(Beginning of SUPPLIED DATA)
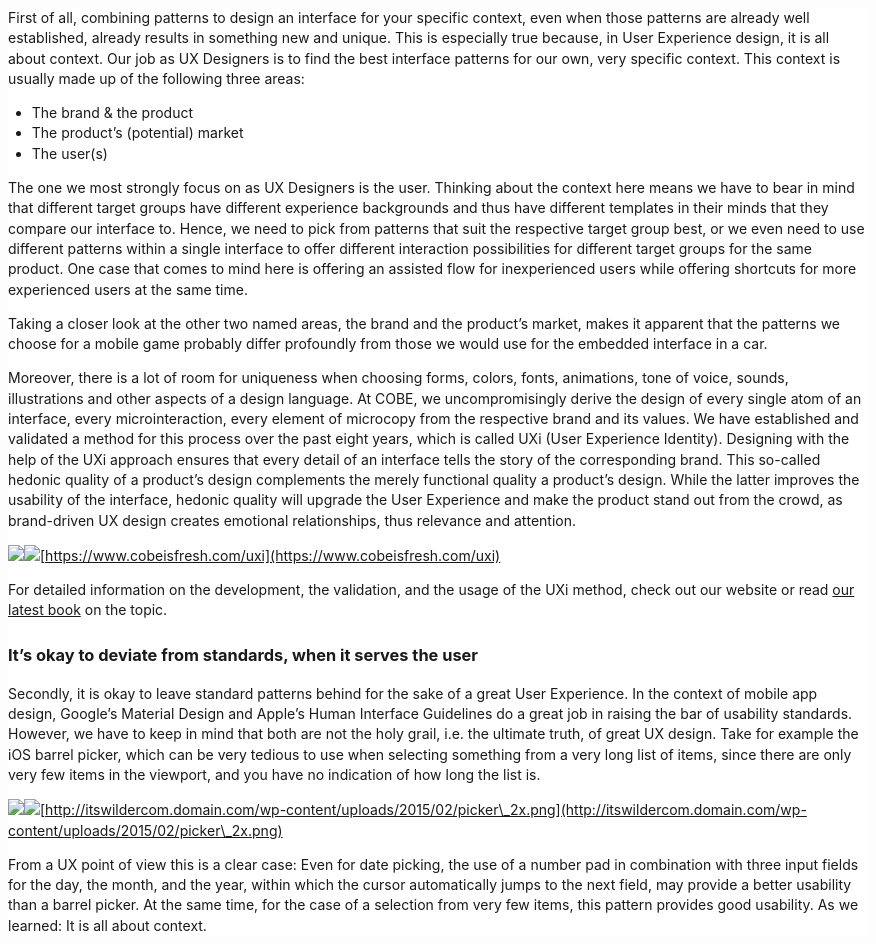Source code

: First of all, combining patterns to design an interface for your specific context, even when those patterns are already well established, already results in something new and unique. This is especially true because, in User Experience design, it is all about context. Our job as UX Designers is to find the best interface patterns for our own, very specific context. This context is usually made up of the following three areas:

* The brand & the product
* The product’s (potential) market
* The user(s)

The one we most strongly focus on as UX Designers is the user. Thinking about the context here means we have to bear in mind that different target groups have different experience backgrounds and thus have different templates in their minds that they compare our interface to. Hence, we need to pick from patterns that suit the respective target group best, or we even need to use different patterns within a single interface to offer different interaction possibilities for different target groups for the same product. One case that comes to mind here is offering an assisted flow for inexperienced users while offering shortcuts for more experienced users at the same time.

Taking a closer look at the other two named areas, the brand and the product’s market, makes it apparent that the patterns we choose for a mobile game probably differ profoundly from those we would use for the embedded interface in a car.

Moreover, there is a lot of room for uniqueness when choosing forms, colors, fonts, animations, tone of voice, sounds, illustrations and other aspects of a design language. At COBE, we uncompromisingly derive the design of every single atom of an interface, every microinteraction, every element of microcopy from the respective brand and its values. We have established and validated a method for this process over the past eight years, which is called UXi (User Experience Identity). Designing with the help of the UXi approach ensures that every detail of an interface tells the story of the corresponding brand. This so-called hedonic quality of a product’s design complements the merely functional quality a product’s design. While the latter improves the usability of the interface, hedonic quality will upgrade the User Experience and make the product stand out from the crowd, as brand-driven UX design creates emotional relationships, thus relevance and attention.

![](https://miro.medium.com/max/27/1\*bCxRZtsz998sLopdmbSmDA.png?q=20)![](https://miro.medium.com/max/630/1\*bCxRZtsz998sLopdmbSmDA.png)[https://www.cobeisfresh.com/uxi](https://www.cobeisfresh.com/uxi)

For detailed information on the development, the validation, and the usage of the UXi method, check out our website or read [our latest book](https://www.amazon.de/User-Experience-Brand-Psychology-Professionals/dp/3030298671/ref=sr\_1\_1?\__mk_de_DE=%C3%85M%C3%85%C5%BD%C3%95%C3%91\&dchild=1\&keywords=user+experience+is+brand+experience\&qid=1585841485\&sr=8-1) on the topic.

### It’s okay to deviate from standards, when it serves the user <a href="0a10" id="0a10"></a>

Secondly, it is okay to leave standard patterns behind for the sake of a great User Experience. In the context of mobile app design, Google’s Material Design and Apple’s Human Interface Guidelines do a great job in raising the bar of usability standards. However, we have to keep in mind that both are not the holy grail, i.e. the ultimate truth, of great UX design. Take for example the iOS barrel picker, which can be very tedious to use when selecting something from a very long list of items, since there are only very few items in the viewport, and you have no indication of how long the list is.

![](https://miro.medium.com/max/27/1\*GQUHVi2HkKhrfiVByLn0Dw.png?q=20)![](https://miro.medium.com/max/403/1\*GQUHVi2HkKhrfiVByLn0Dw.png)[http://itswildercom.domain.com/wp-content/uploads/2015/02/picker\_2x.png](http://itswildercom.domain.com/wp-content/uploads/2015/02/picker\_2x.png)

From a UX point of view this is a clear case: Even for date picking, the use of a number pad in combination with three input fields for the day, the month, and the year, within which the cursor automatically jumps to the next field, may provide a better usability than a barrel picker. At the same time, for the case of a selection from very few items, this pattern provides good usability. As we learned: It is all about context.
(End of SUPPLIED DATA)
» **WORK INSTRUCTIONS**: The answer must be the entries above, printed exactly, with no pictures.

» **EXERCISE RESPONSE**:
Source code

: First of all, combining patterns to design an interface for your specific context, even when those patterns are already well established, already results in something new and unique. This is especially true because, in User Experience design, it is all about context. Our job as UX Designers is to find the best interface patterns for our own, very specific context. This context is usually made up of the following three areas:

* The brand & the product
* The product’s (potential) market
* The user(s)

The one we most strongly focus on as UX Designers is the user. Thinking about the context here means we have to bear in mind that different target groups have different experience backgrounds and thus have different templates in their minds that they compare our interface to. Hence, we need to pick from patterns that suit the respective target group best, or we even need to use different patterns within a single interface to offer different interaction possibilities for different target groups for the same product. One case that comes to mind here is offering an assisted flow for inexperienced users while offering shortcuts for more experienced users at the same time.

Taking a closer look at the other two named areas, the brand and the product’s market, makes it apparent that the patterns we choose for a mobile game probably differ profoundly from those we would use for the embedded interface in a car.

Moreover, there is a lot of room for uniqueness when choosing forms, colors, fonts, animations, tone of voice, sounds, illustrations and other aspects of a design language. At COBE, we uncompromisingly derive the design of every single atom of an interface, every microinteraction, every element of microcopy from the respective brand and its values. We have established and validated a method for this process over the past eight years, which is called UXi (User Experience Identity). Designing with the help of the UXi approach ensures that every detail of an interface tells the story of the corresponding brand. This so-called hedonic quality of a product’s design complements the merely functional quality a product’s design. While the latter improves the usability of the interface, hedonic quality will upgrade the User Experience and make the product stand out from the crowd, as brand-driven UX design creates emotional relationships, thus relevance and attention.

![](https://miro.medium.com/max/27/1\*bCxRZtsz998sLopdmbSmDA.png?q=20)![](https://miro.medium.com/max/630/1\*bCxRZtsz998sLopdmbSmDA.png)[https://www.cobeisfresh.com/uxi](https://www.cobeisfresh.com/uxi)

For detailed information on the development, the validation, and the usage of the UXi method, check out our website or read [our latest book](https://www.amazon.de/User-Experience-Brand-Psychology-Professionals/dp/3030298671/ref=sr\_1\_1?\__mk_de_DE=%C3%85M%C3%85%C5%BD%C3%95%C3%91\&dchild=1\&keywords=user+experience+is+brand+experience\&qid=1585841485\&sr=8-1) on the topic.

### It’s okay to deviate from standards, when it serves the user <a href="0a10" id="0a10"></a>

Secondly, it is okay to leave standard patterns behind for the sake of a great User Experience. In the context of mobile app design, Google’s Material Design and Apple’s Human Interface Guidelines do a great job in raising the bar of usability standards. However, we have to keep in mind that both are not the holy grail, i.e. the ultimate truth, of great UX design. Take for example the iOS barrel picker, which can be very tedious to use when selecting something from a very long list of items, since there are only very few items in the viewport, and you have no indication of how long the list is.

![](https://miro.medium.com/max/27/1\*GQUHVi2HkKhrfiVByLn0Dw.png?q=20)![](https://miro.medium.com/max/403/1\*GQUHVi2HkKhrfiVByLn0Dw.png)[http://itswildercom.domain.com/wp-content/uploads/2015/02/picker\_2x.png](http://itswildercom.domain.com/wp-content/uploads/2015/02/picker\_2x.png)

From a UX point of view this is a clear case: Even for date picking, the use of a number pad in combination with three input fields for the day, the month, and the year, within which the cursor automatically jumps to the next field, may provide a better usability than a barrel picker. At the same time, for the case of a selection from very few items, this pattern provides good usability. As we learned: It is all about context.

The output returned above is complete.